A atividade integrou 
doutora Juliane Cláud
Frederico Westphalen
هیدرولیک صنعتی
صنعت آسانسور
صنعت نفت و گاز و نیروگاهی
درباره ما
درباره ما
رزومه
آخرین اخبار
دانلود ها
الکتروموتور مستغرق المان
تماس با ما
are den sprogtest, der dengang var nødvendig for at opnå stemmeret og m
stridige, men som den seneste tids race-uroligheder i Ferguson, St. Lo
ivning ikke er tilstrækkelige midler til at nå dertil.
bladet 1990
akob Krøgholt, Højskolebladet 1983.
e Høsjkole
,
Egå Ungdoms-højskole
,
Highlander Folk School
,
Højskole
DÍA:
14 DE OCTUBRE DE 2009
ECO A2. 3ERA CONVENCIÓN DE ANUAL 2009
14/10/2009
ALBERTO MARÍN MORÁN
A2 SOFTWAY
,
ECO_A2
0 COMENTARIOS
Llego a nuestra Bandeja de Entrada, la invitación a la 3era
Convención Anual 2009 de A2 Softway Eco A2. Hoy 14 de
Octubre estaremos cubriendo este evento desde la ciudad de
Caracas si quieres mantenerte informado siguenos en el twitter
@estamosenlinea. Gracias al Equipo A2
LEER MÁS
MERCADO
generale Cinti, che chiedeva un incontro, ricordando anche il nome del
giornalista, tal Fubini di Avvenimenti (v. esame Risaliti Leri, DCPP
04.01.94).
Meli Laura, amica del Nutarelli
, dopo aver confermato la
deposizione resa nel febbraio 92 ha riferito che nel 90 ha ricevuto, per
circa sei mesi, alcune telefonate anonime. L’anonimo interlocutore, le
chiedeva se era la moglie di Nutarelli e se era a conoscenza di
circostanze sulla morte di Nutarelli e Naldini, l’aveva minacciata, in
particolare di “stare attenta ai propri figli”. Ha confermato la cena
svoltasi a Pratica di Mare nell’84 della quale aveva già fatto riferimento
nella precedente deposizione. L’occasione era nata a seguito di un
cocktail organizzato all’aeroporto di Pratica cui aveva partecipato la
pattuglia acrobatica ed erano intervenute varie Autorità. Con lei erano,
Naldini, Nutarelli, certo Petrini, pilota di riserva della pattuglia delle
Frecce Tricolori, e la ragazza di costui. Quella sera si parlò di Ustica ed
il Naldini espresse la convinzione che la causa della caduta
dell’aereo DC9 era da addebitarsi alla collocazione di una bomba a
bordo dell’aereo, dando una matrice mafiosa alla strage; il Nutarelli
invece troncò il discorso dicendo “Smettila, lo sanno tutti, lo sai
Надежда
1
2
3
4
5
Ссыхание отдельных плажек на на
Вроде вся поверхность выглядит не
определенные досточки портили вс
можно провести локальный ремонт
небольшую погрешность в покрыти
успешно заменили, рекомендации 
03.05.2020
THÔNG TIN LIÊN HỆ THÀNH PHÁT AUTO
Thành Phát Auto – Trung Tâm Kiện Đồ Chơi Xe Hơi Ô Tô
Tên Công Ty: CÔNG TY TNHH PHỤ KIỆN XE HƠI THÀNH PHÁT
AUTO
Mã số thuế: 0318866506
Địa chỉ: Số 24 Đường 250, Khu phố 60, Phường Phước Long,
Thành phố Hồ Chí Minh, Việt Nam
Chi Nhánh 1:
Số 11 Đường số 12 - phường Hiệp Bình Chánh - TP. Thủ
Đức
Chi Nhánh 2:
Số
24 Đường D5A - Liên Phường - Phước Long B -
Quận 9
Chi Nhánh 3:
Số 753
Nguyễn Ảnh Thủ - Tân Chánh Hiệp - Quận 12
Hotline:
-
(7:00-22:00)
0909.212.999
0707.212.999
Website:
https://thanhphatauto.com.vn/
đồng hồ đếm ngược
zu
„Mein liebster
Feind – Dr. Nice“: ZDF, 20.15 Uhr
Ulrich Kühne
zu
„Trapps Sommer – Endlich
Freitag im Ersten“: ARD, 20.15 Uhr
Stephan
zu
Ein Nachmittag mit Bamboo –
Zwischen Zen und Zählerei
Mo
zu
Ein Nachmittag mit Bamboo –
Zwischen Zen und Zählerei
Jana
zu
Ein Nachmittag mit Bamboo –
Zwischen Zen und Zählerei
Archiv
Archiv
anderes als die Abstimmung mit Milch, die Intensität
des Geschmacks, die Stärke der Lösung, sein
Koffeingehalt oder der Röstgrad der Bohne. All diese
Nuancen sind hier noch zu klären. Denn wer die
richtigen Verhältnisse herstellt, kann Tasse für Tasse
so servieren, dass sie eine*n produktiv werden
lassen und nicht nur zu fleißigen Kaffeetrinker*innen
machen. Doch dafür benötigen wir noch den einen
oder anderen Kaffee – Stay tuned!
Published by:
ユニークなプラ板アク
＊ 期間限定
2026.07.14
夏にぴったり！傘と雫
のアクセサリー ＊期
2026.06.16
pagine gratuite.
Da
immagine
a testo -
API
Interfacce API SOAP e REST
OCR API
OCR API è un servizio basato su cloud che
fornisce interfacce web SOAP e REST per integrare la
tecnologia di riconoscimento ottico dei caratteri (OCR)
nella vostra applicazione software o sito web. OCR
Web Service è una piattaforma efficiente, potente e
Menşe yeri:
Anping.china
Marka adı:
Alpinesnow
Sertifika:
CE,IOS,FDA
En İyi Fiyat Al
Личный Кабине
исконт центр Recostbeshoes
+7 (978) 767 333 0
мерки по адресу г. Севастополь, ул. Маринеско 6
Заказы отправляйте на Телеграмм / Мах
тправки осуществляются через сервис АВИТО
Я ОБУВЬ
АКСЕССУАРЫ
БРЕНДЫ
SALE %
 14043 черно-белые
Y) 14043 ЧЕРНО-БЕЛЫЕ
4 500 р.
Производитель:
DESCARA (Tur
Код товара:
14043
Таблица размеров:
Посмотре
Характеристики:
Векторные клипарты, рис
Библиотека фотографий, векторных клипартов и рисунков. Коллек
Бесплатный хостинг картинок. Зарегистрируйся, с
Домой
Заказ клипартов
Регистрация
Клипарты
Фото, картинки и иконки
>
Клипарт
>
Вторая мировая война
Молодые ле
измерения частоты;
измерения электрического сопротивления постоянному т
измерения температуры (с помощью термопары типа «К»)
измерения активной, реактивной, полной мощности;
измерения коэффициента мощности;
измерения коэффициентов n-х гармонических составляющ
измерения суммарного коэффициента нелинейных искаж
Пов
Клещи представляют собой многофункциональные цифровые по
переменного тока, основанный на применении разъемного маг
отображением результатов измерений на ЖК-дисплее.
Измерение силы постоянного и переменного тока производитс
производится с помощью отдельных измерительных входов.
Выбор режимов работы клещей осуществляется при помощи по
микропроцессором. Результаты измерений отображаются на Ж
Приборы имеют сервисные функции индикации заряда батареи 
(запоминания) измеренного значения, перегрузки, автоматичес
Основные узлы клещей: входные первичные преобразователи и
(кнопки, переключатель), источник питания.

★ ★ ★ ★ ★

Please output every line of the data above as a numbered list, leaving out any blank lines.

Output for this task:
1. A atividade integrou 
2. doutora Juliane Cláud
3. Frederico Westphalen
4. هیدرولیک صنعتی
5. صنعت آسانسور
6. صنعت نفت و گاز و نیروگاهی
7. درباره ما
8. درباره ما
9. رزومه
10. آخرین اخبار
11. دانلود ها
12. الکتروموتور مستغرق المان
13. تماس با ما
14. are den sprogtest, der dengang var nødvendig for at opnå stemmeret og m
15. stridige, men som den seneste tids race-uroligheder i Ferguson, St. Lo
16. ivning ikke er tilstrækkelige midler til at nå dertil.
17. bladet 1990
18. akob Krøgholt, Højskolebladet 1983.
19. e Høsjkole
20. ,
21. Egå Ungdoms-højskole
22. ,
23. Highlander Folk School
24. ,
25. Højskole
26. DÍA:
27. 14 DE OCTUBRE DE 2009
28. ECO A2. 3ERA CONVENCIÓN DE ANUAL 2009
29. 14/10/2009
30. ALBERTO MARÍN MORÁN
31. A2 SOFTWAY
32. ,
33. ECO_A2
34. 0 COMENTARIOS
35. Llego a nuestra Bandeja de Entrada, la invitación a la 3era
36. Convención Anual 2009 de A2 Softway Eco A2. Hoy 14 de
37. Octubre estaremos cubriendo este evento desde la ciudad de
38. Caracas si quieres mantenerte informado siguenos en el twitter
39. @estamosenlinea. Gracias al Equipo A2
40. LEER MÁS
41. MERCADO
42. generale Cinti, che chiedeva un incontro, ricordando anche il nome del
43. giornalista, tal Fubini di Avvenimenti (v. esame Risaliti Leri, DCPP
44. 04.01.94).
45. Meli Laura, amica del Nutarelli
46. , dopo aver confermato la
47. deposizione resa nel febbraio 92 ha riferito che nel 90 ha ricevuto, per
48. circa sei mesi, alcune telefonate anonime. L’anonimo interlocutore, le
49. chiedeva se era la moglie di Nutarelli e se era a conoscenza di
50. circostanze sulla morte di Nutarelli e Naldini, l’aveva minacciata, in
51. particolare di “stare attenta ai propri figli”. Ha confermato la cena
52. svoltasi a Pratica di Mare nell’84 della quale aveva già fatto riferimento
53. nella precedente deposizione. L’occasione era nata a seguito di un
54. cocktail organizzato all’aeroporto di Pratica cui aveva partecipato la
55. pattuglia acrobatica ed erano intervenute varie Autorità. Con lei erano,
56. Naldini, Nutarelli, certo Petrini, pilota di riserva della pattuglia delle
57. Frecce Tricolori, e la ragazza di costui. Quella sera si parlò di Ustica ed
58. il Naldini espresse la convinzione che la causa della caduta
59. dell’aereo DC9 era da addebitarsi alla collocazione di una bomba a
60. bordo dell’aereo, dando una matrice mafiosa alla strage; il Nutarelli
61. invece troncò il discorso dicendo “Smettila, lo sanno tutti, lo sai
62. Надежда
63. 1
64. 2
65. 3
66. 4
67. 5
68. Ссыхание отдельных плажек на на
69. Вроде вся поверхность выглядит не
70. определенные досточки портили вс
71. можно провести локальный ремонт
72. небольшую погрешность в покрыти
73. успешно заменили, рекомендации 
74. 03.05.2020
75. THÔNG TIN LIÊN HỆ THÀNH PHÁT AUTO
76. Thành Phát Auto – Trung Tâm Kiện Đồ Chơi Xe Hơi Ô Tô
77. Tên Công Ty: CÔNG TY TNHH PHỤ KIỆN XE HƠI THÀNH PHÁT
78. AUTO
79. Mã số thuế: 0318866506
80. Địa chỉ: Số 24 Đường 250, Khu phố 60, Phường Phước Long,
81. Thành phố Hồ Chí Minh, Việt Nam
82. Chi Nhánh 1:
83. Số 11 Đường số 12 - phường Hiệp Bình Chánh - TP. Thủ
84. Đức
85. Chi Nhánh 2:
86. Số
87. 24 Đường D5A - Liên Phường - Phước Long B -
88. Quận 9
89. Chi Nhánh 3:
90. Số 753
91. Nguyễn Ảnh Thủ - Tân Chánh Hiệp - Quận 12
92. Hotline:
93. -
94. (7:00-22:00)
95. 0909.212.999
96. 0707.212.999
97. Website:
98. https://thanhphatauto.com.vn/
99. đồng hồ đếm ngược
100. zu
101. „Mein liebster
102. Feind – Dr. Nice“: ZDF, 20.15 Uhr
103. Ulrich Kühne
104. zu
105. „Trapps Sommer – Endlich
106. Freitag im Ersten“: ARD, 20.15 Uhr
107. Stephan
108. zu
109. Ein Nachmittag mit Bamboo –
110. Zwischen Zen und Zählerei
111. Mo
112. zu
113. Ein Nachmittag mit Bamboo –
114. Zwischen Zen und Zählerei
115. Jana
116. zu
117. Ein Nachmittag mit Bamboo –
118. Zwischen Zen und Zählerei
119. Archiv
120. Archiv
121. anderes als die Abstimmung mit Milch, die Intensität
122. des Geschmacks, die Stärke der Lösung, sein
123. Koffeingehalt oder der Röstgrad der Bohne. All diese
124. Nuancen sind hier noch zu klären. Denn wer die
125. richtigen Verhältnisse herstellt, kann Tasse für Tasse
126. so servieren, dass sie eine*n produktiv werden
127. lassen und nicht nur zu fleißigen Kaffeetrinker*innen
128. machen. Doch dafür benötigen wir noch den einen
129. oder anderen Kaffee – Stay tuned!
130. Published by:
131. ユニークなプラ板アク
132. ＊ 期間限定
133. 2026.07.14
134. 夏にぴったり！傘と雫
135. のアクセサリー ＊期
136. 2026.06.16
137. pagine gratuite.
138. Da
139. immagine
140. a testo -
141. API
142. Interfacce API SOAP e REST
143. OCR API
144. OCR API è un servizio basato su cloud che
145. fornisce interfacce web SOAP e REST per integrare la
146. tecnologia di riconoscimento ottico dei caratteri (OCR)
147. nella vostra applicazione software o sito web. OCR
148. Web Service è una piattaforma efficiente, potente e
149. Menşe yeri:
150. Anping.china
151. Marka adı:
152. Alpinesnow
153. Sertifika:
154. CE,IOS,FDA
155. En İyi Fiyat Al
156. Личный Кабине
157. исконт центр Recostbeshoes
158. +7 (978) 767 333 0
159. мерки по адресу г. Севастополь, ул. Маринеско 6
160. Заказы отправляйте на Телеграмм / Мах
161. тправки осуществляются через сервис АВИТО
162. Я ОБУВЬ
163. АКСЕССУАРЫ
164. БРЕНДЫ
165. SALE %
166.  14043 черно-белые
167. Y) 14043 ЧЕРНО-БЕЛЫЕ
168. 4 500 р.
169. Производитель:
170. DESCARA (Tur
171. Код товара:
172. 14043
173. Таблица размеров:
174. Посмотре
175. Характеристики:
176. Векторные клипарты, рис
177. Библиотека фотографий, векторных клипартов и рисунков. Коллек
178. Бесплатный хостинг картинок. Зарегистрируйся, с
179. Домой
180. Заказ клипартов
181. Регистрация
182. Клипарты
183. Фото, картинки и иконки
184. >
185. Клипарт
186. >
187. Вторая мировая война
188. Молодые ле
189. измерения частоты;
190. измерения электрического сопротивления постоянному т
191. измерения температуры (с помощью термопары типа «К»)
192. измерения активной, реактивной, полной мощности;
193. измерения коэффициента мощности;
194. измерения коэффициентов n-х гармонических составляющ
195. измерения суммарного коэффициента нелинейных искаж
196. Пов
197. Клещи представляют собой многофункциональные цифровые по
198. переменного тока, основанный на применении разъемного маг
199. отображением результатов измерений на ЖК-дисплее.
200. Измерение силы постоянного и переменного тока производитс
201. производится с помощью отдельных измерительных входов.
202. Выбор режимов работы клещей осуществляется при помощи по
203. микропроцессором. Результаты измерений отображаются на Ж
204. Приборы имеют сервисные функции индикации заряда батареи 
205. (запоминания) измеренного значения, перегрузки, автоматичес
206. Основные узлы клещей: входные первичные преобразователи и
207. (кнопки, переключатель), источник питания.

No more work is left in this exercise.